Fred A. Bernstein


Letting Kahn Be Kahn

Restoring the Yale University Art Gallery


Published in The New York Times, December 10, 2006



JOCK REYNOLDS, the ebullient director of the Yale University Art Gallery, pointed to one of the museum's masterworks: a 13th-century Florentine painting of the Madonna and Child. Over the centuries, large parts of the tempera had cracked off. Painting new scenes in the gaps wasn't an option, but neither was leaving the composition badly fractured. Instead, a restorer spent almost two years working with a single-hair brush to insert a subtle pattern, reminiscent of wood grain, that gently unifies the painting.

The restorer, Mr. Reynolds said, "quieted down the wear and tear, without denying that it had occurred."

Mr. Reynolds could just as easily be describing the restoration of the gallery, designed by Louis Kahn and considered a masterpiece of 20th-century architecture. Completed in 1953, it was Mr. Kahn's first public commission and Yale's first modernist building. But by its 50th birthday the gallery was crumbling almost as badly as the 700-year-old painting. Among other offenses, curators had attached sheetrock to Mr. Kahn's famous concrete block walls, leaving them riddled with holes. Thanks to nail guns, the walls "were literally shot up," Mr. Reynolds said.

The holes are filled in now, but they are still visible if you look closely. Replacing Mr. Kahn's walls wasn't an option, but neither was leaving the building in its damaged state. "We didn't try to make you feel that nothing had happened," Mr. Reynolds said. As with the painting, he said, "we just wanted to calm things down."

The restoration was a three-year, $44 million operation spearheaded by Polshek Partnership Architects of New York City. When it came to discerning Mr. Kahn's intentions, it helped that James Polshek, the firm's founder, had studied architecture in the building soon after it opened. (Mr. Kahn was one of his professors at the time.) Then, too, the original form of the building, which was initially Yale's architecture studio and its art museum, was amply documented in blueprints and vintage photos. Those photos reveal the building's glories: the west-facing wall of glass overlooking a sunken sculpture court; the ceilings composed of hundreds of poured-in-place concrete tetrahedrons; and the cylindrical stairwell, one of the powerful forms that makes Mr. Kahn's architecture feel timeless. Throughout, the palette is surprisingly warm - Mr. Kahn's concrete blocks have a pinkish cast - in a way that many modernist buildings are not.

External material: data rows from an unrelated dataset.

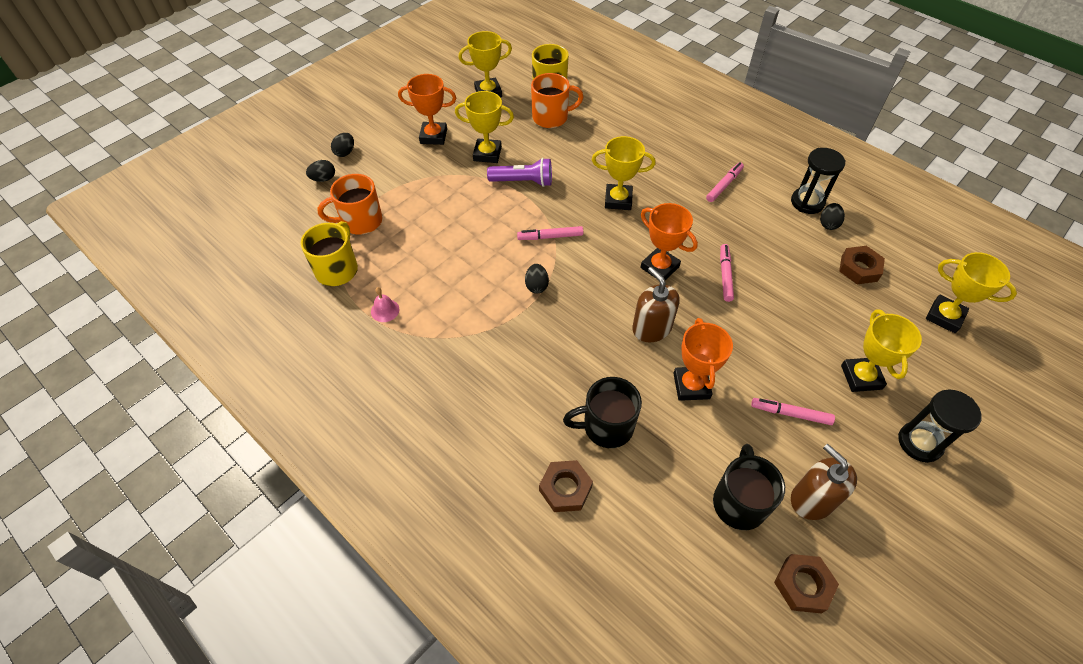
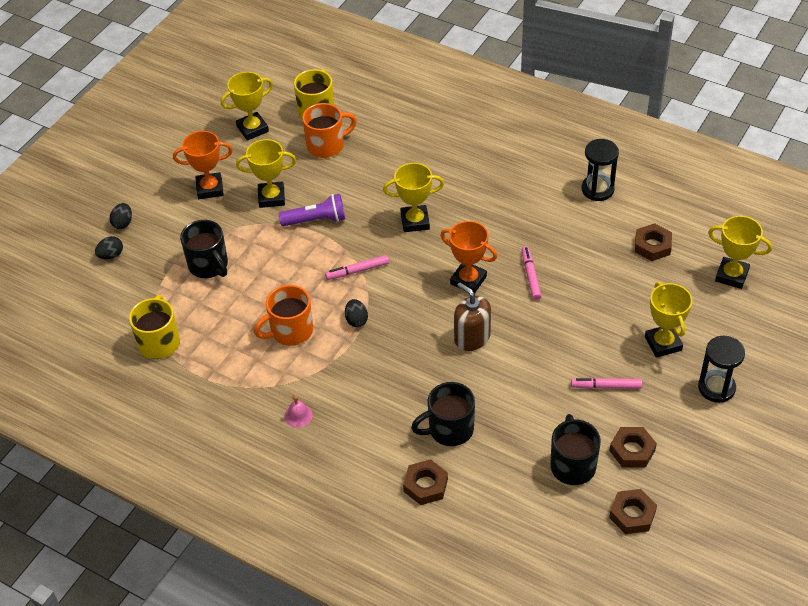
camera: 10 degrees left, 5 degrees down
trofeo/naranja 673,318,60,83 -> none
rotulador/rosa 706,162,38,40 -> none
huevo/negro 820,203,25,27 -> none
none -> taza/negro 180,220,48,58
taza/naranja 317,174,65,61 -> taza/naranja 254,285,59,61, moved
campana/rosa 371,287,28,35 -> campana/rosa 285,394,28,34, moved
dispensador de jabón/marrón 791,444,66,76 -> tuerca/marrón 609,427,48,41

But over the years, as the building's functions changed, the building changed, too. To create more room for exhibitions, curators put a roof over the sunken courtyard. To add more offices, walls were installed where Mr. Kahn had intended open, loftlike spaces. And endless encrustations, from signage to bookcases (not to mention architecture students' graffiti), had damaged nearly every surface of the building.

Some of the problems were the result of Mr. Kahn's attempts to go beyond what 1950s materials permitted. On the window walls, Mr. Kahn used two layers of glass set into rudimentary steel frames. Over the years, moisture and dirt found their way into the space between the layers, taking the windows from clear to cloudy. In winter, the inner surface of the steel frames became so cold that water condensed on it. Students, Mr. Polshek remembered, installed drip pans to collect the condensation.

Updating the window walls, while respecting Mr. Kahn's aesthetic, was one of the restorers' greatest challenges. The new window frames required a "thermal break," a gap, between the inside and outside edges. But that had to be done without changing the building's exterior appearance. So the frames now intrude an extra few inches into the galleries - a small price to pay to keep moisture out of a building that houses priceless artworks.

The windows have been treated with coatings to keep harmful ultraviolet rays off the paintings and drawings. But the coatings aren't enough; the architects also installed vinyl shades inside the windows. During my visit, the shades made the glass-walled galleries - conceived by Mr. Kahn before the effects of ultraviolet rays on artworks were understood - seem claustrophobic.

Otherwise, the restorers' reverence is palpable throughout the building, where new systems, including a greatly expanded elevator, slip almost invisibly into the master's elegant spaces. In the lobby, Joel Sanders, a Yale architecture professor and Manhattan practitioner, was tapped to design a gift shop, information desk and student lounge that could also be used for receptions and lectures. He created an ingenious series of furnishings that, while appearing to be built-in, are almost entirely free-standing. His mandate, he said, was to avoid making permanent changes to Mr. Kahn's building.

That was the right approach. Yale, whose art conservators have brought many masterpieces back to life, has done the same for this one. "It's a nice building," said Mr. Reynolds. "Don't you think?"